──────── The input ────────
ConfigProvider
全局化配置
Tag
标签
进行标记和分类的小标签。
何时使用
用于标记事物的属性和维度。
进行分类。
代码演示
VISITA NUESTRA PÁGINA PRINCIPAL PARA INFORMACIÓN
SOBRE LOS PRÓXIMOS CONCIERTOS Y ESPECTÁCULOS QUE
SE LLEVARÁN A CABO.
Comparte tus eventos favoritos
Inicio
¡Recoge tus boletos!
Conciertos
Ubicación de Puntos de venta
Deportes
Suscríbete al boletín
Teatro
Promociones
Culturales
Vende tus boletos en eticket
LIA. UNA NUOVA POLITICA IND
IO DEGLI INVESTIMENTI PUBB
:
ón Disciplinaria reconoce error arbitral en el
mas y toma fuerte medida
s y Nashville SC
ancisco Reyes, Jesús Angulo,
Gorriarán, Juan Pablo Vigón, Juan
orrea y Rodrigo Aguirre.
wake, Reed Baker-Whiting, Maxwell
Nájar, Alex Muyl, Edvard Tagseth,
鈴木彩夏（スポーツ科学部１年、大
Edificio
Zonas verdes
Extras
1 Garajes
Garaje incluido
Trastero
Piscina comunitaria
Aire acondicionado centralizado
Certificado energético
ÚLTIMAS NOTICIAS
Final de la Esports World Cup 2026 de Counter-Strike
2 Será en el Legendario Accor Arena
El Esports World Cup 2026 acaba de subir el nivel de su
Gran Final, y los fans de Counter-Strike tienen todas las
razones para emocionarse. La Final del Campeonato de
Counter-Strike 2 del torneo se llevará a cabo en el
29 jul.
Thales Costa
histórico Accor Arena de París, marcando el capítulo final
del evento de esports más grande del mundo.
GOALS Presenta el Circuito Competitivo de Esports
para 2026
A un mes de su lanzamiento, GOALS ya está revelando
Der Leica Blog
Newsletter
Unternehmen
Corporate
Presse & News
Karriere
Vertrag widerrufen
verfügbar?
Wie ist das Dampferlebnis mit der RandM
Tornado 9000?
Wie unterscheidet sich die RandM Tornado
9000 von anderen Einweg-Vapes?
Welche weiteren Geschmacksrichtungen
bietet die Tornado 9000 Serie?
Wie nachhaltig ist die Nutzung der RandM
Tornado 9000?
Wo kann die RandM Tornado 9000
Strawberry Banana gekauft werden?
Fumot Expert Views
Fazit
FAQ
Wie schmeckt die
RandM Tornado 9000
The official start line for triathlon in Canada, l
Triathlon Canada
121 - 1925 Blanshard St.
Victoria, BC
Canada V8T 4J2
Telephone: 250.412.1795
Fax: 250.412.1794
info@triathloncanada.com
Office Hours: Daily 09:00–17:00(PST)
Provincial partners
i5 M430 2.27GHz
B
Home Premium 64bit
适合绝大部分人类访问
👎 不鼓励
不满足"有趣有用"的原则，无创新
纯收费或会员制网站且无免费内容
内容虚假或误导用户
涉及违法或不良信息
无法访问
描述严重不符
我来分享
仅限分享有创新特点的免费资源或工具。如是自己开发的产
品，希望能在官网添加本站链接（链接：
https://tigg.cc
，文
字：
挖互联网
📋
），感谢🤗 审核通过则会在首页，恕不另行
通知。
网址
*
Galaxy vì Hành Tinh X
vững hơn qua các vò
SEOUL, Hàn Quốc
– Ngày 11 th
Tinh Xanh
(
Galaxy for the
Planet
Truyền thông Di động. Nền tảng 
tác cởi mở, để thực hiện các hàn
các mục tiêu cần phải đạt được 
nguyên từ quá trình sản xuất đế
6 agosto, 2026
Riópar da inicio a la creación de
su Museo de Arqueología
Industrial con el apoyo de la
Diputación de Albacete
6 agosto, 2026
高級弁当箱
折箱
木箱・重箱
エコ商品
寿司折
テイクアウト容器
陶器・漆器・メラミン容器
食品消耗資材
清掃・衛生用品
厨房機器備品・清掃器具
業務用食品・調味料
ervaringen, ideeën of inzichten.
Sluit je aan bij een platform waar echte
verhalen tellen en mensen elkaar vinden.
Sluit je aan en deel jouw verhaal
────────
Work item:
Search the records above for the string "Accor". Report each line that has it.

Task answer:
2 Será en el Legendario Accor Arena
histórico Accor Arena de París, marcando el capítulo final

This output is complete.